The strain was found in the lung of a 47-year-old male who had undergone a heart transplant performed by James Kirklin at UAB Hospital in February 1986 and was undergoing immunosuppressive therapy. A lesion was detected in his left lung in April of that year and a biopsy was ordered. After nine days a Legionella strain was positively identified. The patient was discharged when the lesion was successfully treated. He later died as a result of rejection of the transplanted heart and there was no indication that the lung infection had reappeared.
The bacterial strain was further studied by Sarah Polt and Eneida Bookings at UAB, and by Roy Gilley at the Alabama State Health Department's laboratory, where it resisted identification by standard test.

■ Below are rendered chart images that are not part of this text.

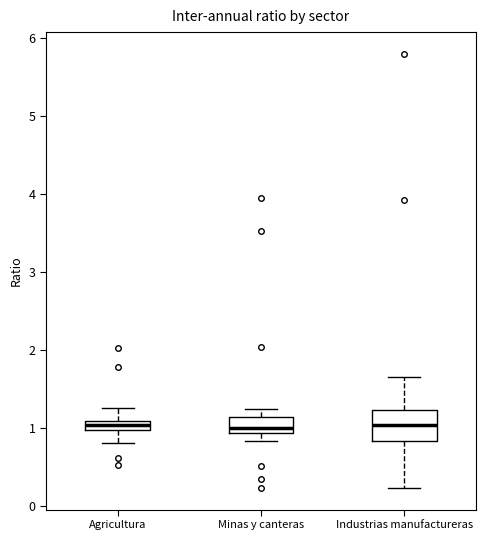

Where does the upper whisker of the box for Industrias manufactureras end on the y-axis? The values are not printed on the chart, so give them approximately, as read against the axis.

1.7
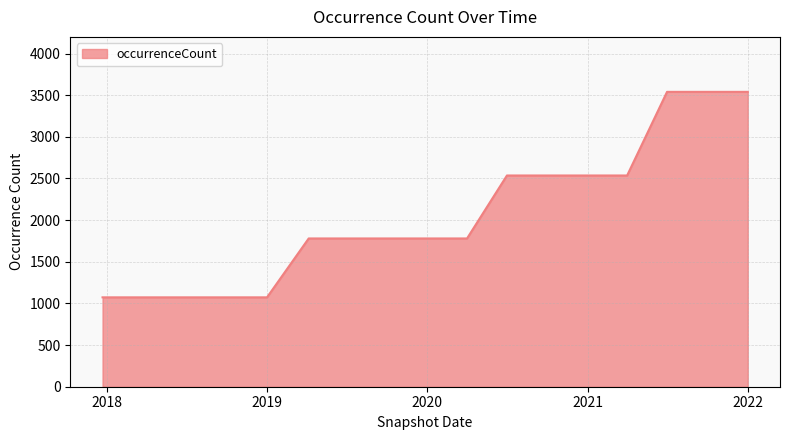

How many categories are shown in the chart?

17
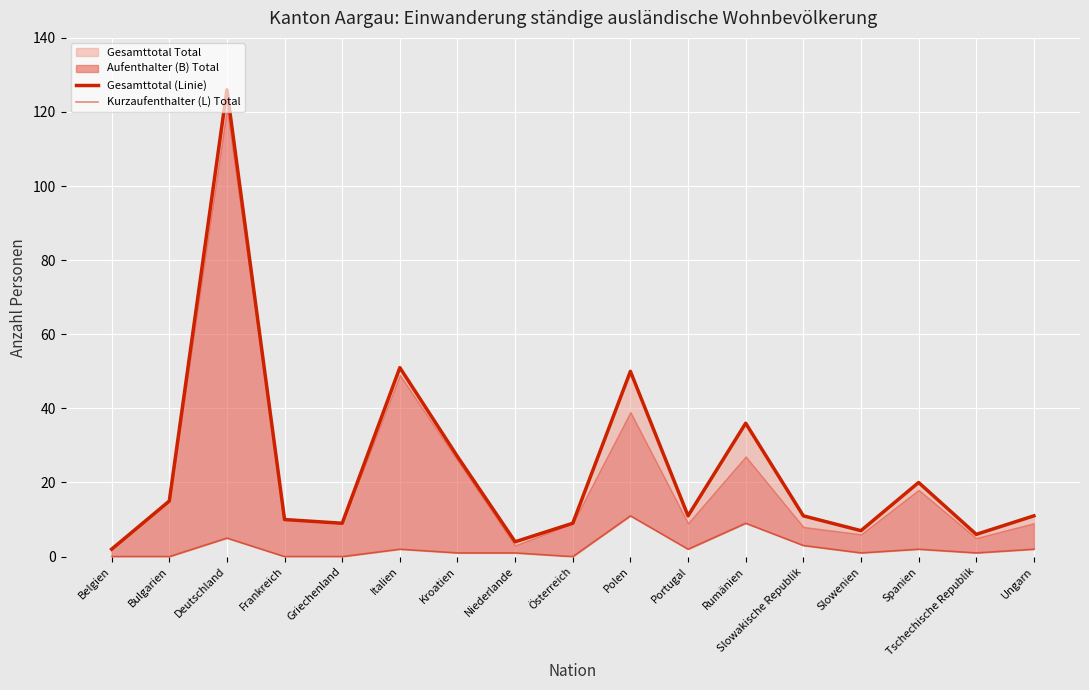

What is the sum of all Gesamttotal Total (line) values?

405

The isolate was then sent to the Centers for Disease Control in Atlanta, Georgia where its status as a new strain was proposed.
The finding was published by H. W. Wilkinson and others in 1987 and validated in the International Journal of Systematic and Evolutionary Microbiology in 1988. At the time of its publication, Legionella birminghamsensis was recorded as the 24th known strain of its genus. Since then another isolate of the same strain has been found in a water sample taken near Clermont-Ferrand, France.
- Wilkinson, H. W., et al (November 1987) "Legionella birminghamensis sp. nov. isolated from a cardiac transplant recipient." Journal of Clinical Microbiology. No. 25, pp. 2120-2122
- "Validation List No. 25" (1988) International Journal of Systematic and Evolutionary Microbiology, No. 38, pp. 220-222.